Elizabeth Missing is the impressive debut novel by Emma Healey. It has been showered with critical praise and in addition to being nominated for multiple awards was a winner at the 2014 Costa Book Awards, picking up the prize for best first novel.
‘I reach for the phone. Button number four is Elizabeth. It rings and rings. I make a note’
As the title suggests this is at its core a mystery novel but is not your typical thriller. Its protagonist, eighty-two year old Maud seems an unlikely detective. In addition to being in her later years Maud is also struggling with dementia. As Maud becomes increasingly muddled – when even a trip to the shop leads to confusion and a surplus of tinned peaches – would anyone trust what Maud has to say? This is true for both the characters and the reader. The story is told by Maud herself, so she can certainly be considered an unreliable narrator. It is never quite clear whether the information she presents is correct which keeps up the interest in the story. Despite her confusion there is one thing Maud is certain of – her friend Elizabeth is still missing, and she is determined to find her…
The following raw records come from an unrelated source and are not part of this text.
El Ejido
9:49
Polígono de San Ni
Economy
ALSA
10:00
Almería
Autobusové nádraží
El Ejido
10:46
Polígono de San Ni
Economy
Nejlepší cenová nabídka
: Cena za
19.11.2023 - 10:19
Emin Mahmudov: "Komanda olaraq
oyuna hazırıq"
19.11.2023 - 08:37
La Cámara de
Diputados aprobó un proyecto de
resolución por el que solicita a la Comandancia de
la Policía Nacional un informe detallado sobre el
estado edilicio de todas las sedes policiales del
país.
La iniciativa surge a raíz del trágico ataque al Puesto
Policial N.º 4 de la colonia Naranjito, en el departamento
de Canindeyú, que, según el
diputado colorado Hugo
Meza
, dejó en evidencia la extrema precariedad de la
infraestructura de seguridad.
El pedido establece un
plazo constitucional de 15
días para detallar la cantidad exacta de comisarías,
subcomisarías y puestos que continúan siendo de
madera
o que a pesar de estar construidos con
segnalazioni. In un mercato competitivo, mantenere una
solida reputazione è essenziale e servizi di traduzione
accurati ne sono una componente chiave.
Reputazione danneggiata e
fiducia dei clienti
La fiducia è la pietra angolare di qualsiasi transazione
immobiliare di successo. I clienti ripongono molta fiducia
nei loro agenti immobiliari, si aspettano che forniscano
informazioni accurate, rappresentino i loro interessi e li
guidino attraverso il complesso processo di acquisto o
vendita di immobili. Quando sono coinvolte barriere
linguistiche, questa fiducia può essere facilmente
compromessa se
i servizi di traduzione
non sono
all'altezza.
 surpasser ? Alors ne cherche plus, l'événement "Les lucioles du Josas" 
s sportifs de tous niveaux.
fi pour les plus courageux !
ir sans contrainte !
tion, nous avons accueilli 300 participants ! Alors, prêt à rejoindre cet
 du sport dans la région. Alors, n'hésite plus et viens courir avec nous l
‘I don’t want to go into a home, Helen’ I say….’you’re not going into one, Mum’
The other key theme in the novel is dementia, said to have been inspired by Healey’s own experiences of the illness. There were many moments in the book that are poignant. I thought that it was a moving, compelling look at how dementia can affect not only the sufferer but their families and anyone they come into contact with. In particular I liked the character of Helen, Maud’s daughter. You can really see the frustration Helen has as she tries to look after her mother, the struggles she is faced with. But despite her difficulties, her love and dedication to her mother are clear.
‘I didn’t know if it was Sukey’s, but there was something odd about it, something sinister’
In addition to the mystery surrounding Elizabeth’s whereabouts there is a second mystery in the story surrounding the disappearance of a second person. There is the matter of the absence of Maud’s sister Sukey, who has not been seen for some seventy years. This twin mystery element worked really well. Maud’s present day recollections and memories of her past are skilfully interwoven. This makes the story even more gripping as we try to uncover the truth about both missing parties. There is also a doubt about whether the incidents are linked or whether Maud is recalling information about one that may relate to the other.
‘…they’ve been labelled like my KETTLE plug and my TEA jar. Their label is POLICE’
Despite the difficult subject matter it tackles, Elizabeth is Missing is not a particularly dark novel. It is a charming book, gently humorous in places. Whilst providing an interesting detective story to keep us hooked it also offers much more about family, love, loss and hope. It is a thoroughly readable story of mystery, and a meditation on the power of memory.